FW: [Antennas] What is Beldfoil shield?

Martin AA6E aa6e at ewing.homedns.org
Tue Sep 5 16:36:04 EDT 2006


Couple of notes:

Maybe David is thinking of "twinax"?

Shielding the feed line is usually less important that insuring that you 
have a balanced antenna system.  A well balanced open wire line would 
normally be better than a poorly balanced coax feed wire -- except for 
noise sources very close to the line.  A balanced dipole is symmetric - 
no major conductors, trees, earth, etc. near either leg.  Then it should 
not matter very much whether you use coax+balun or open wire line.

The problem with an unbalanced dipole is that currents will flow on the 
outside of the coax - or "common mode" on an open wire pair.  Turning 
that around, a noise emitter in the environment can get coupled onto the 
feed line, travel up to the antenna and back into the receiver --> noisy 
reception.

(Thanks to Chuck W1HIS for this perspective.)

73, Martin AA6E

David J. Ring, Jr. wrote:
> Feedlines in order of less noise pickup:
> 
> Single wire feedline
> parallel wire feedline
> coaxial feedline
> parallel conductor coaxial feedline - I think this was called "twinplex" or 
> something like that.
> two coaxial feedlines in parallel
> 
> With the parallel feedlines one wire is fed in phase and the other is fed 
> antiphase or 180 degrees out of phase.
> 
> 73
> 
> David Ring
> N1EA
> 
> ----- Original Message ----- 
> From: "Sam Morgan" <ka5oai at cox.net>
> To: <antennas at mailman.qth.net>
> Sent: Tuesday, September 05, 2006 8:24 AM
> Subject: Re: FW: [Antennas] What is Beldfoil shield?
> 
> 
> Eric Lemmon wrote:
>> Sam,
>>
>> The answer is found in the glossary in the back of a Belden catalog:
>> "BELDFOIL- A Belden trademark for a highly effective electrostatic shield 
>> of
>> reinforced metallic foil."  It comprises a very thin aluminum foil bonded 
>> to
>> polyester tape.  When properly applied, it provides 100% shielding.  Most
>> Beldfoil-shield cables include a stranded bonding wire that is in 
>> continuous
>> contact with the aluminum foil.  Due to the possibility of 
>> dissimilar-metal
>> corrosion, Beldfoil-insulated cables should be used with caution in moist
>> environments.
>>
> Well I guess the use of that cable outside is not the way to go.
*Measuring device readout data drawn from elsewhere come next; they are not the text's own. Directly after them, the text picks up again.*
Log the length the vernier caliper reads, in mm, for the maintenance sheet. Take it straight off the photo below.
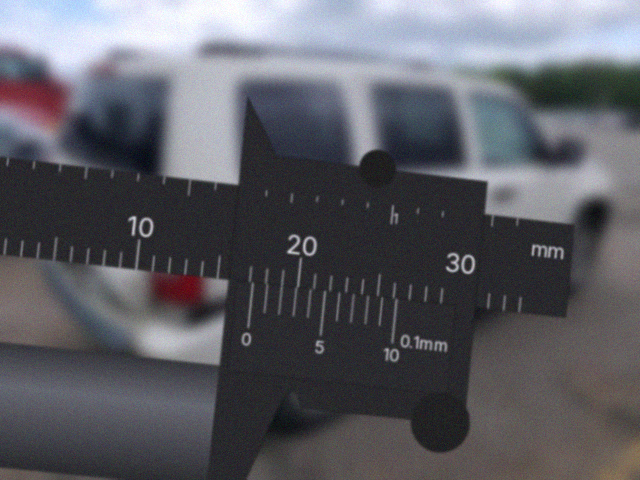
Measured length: 17.2 mm
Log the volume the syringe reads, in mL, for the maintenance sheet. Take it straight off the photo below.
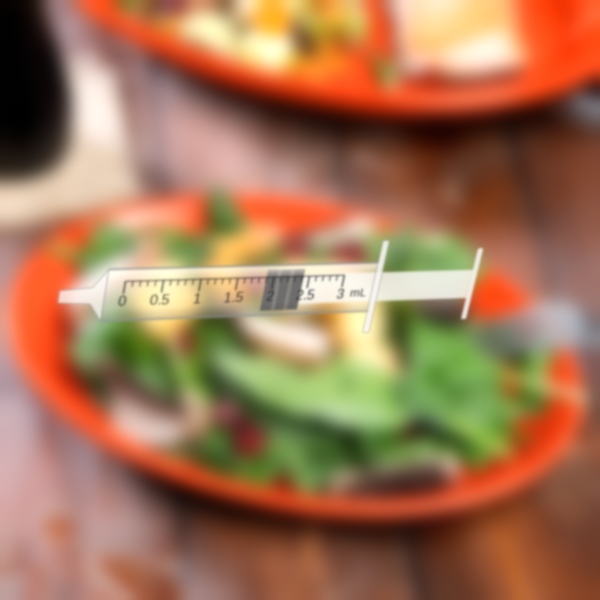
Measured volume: 1.9 mL
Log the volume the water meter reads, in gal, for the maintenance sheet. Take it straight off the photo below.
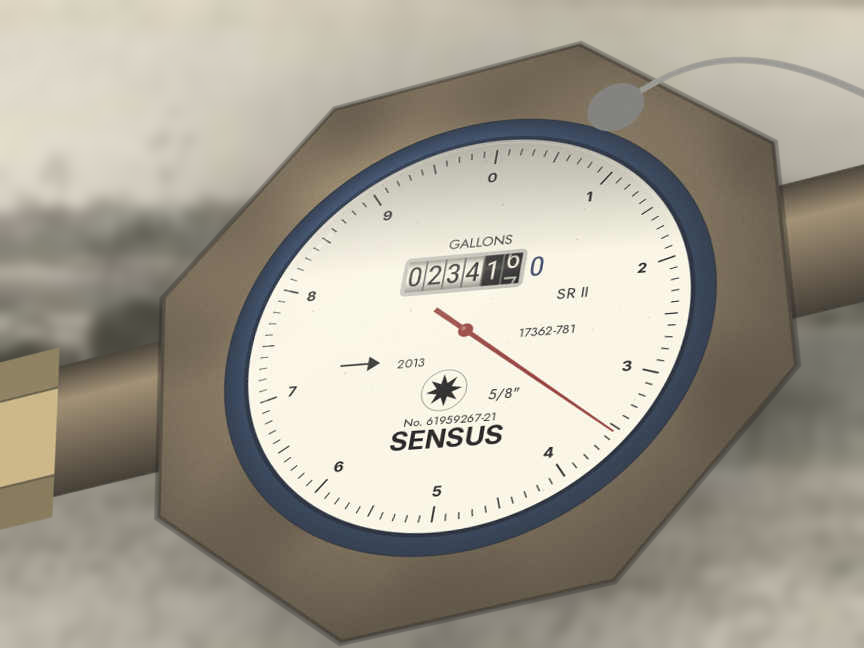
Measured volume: 234163.5 gal
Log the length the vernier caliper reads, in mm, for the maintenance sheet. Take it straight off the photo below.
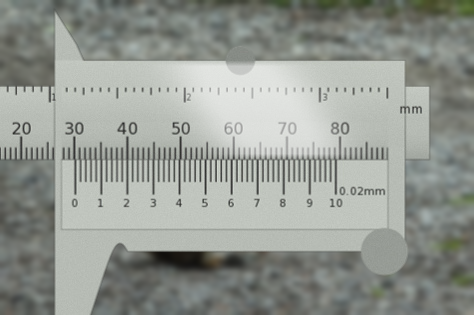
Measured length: 30.2 mm
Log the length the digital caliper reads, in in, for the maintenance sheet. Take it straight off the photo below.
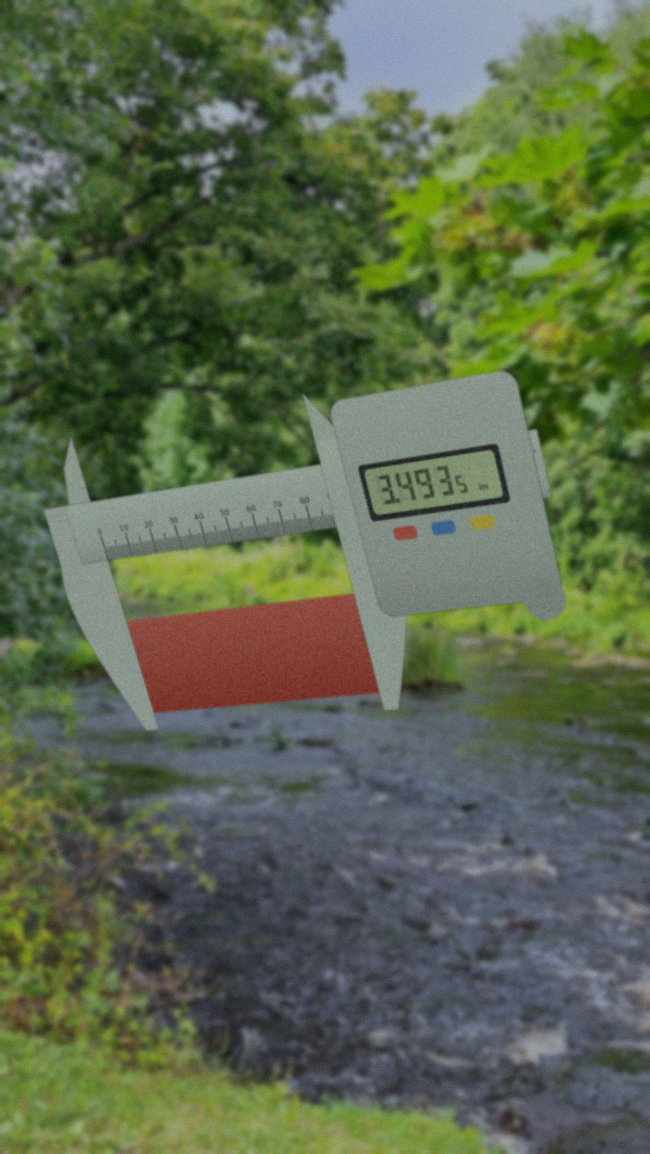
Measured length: 3.4935 in
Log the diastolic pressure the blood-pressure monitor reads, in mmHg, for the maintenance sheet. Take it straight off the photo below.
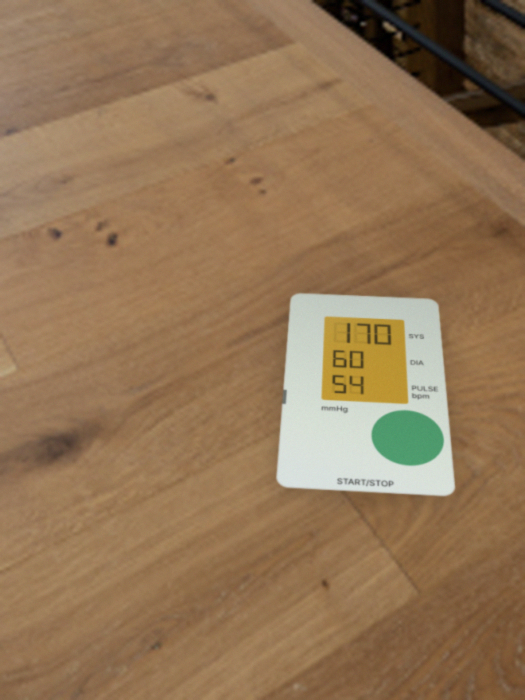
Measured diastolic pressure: 60 mmHg
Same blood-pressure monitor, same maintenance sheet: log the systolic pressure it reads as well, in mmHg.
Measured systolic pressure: 170 mmHg
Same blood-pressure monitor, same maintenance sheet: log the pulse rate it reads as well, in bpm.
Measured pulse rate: 54 bpm
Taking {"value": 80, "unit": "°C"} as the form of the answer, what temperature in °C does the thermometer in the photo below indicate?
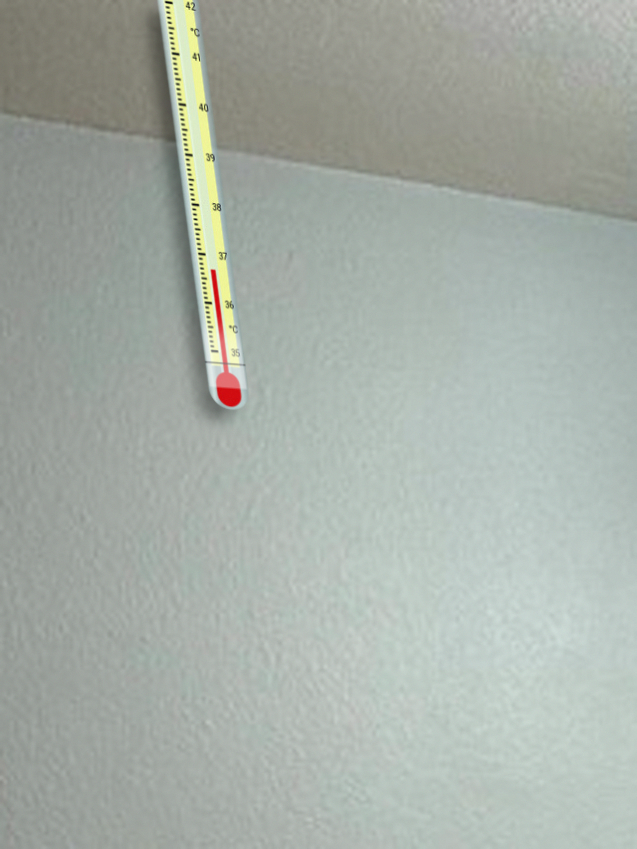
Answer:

It doesn't 
> rain
> much here in Texas, but sometimes it does.
> 
> I have heard of running 2 coax lines in parallel to form a shielded 
> feedline,
> but I guess just a balun at the dipole feedline might just take care of the
> thing I had read about unbalanced feedlines being more noisy? Or would it, 
> or is
> that even anything I need to address?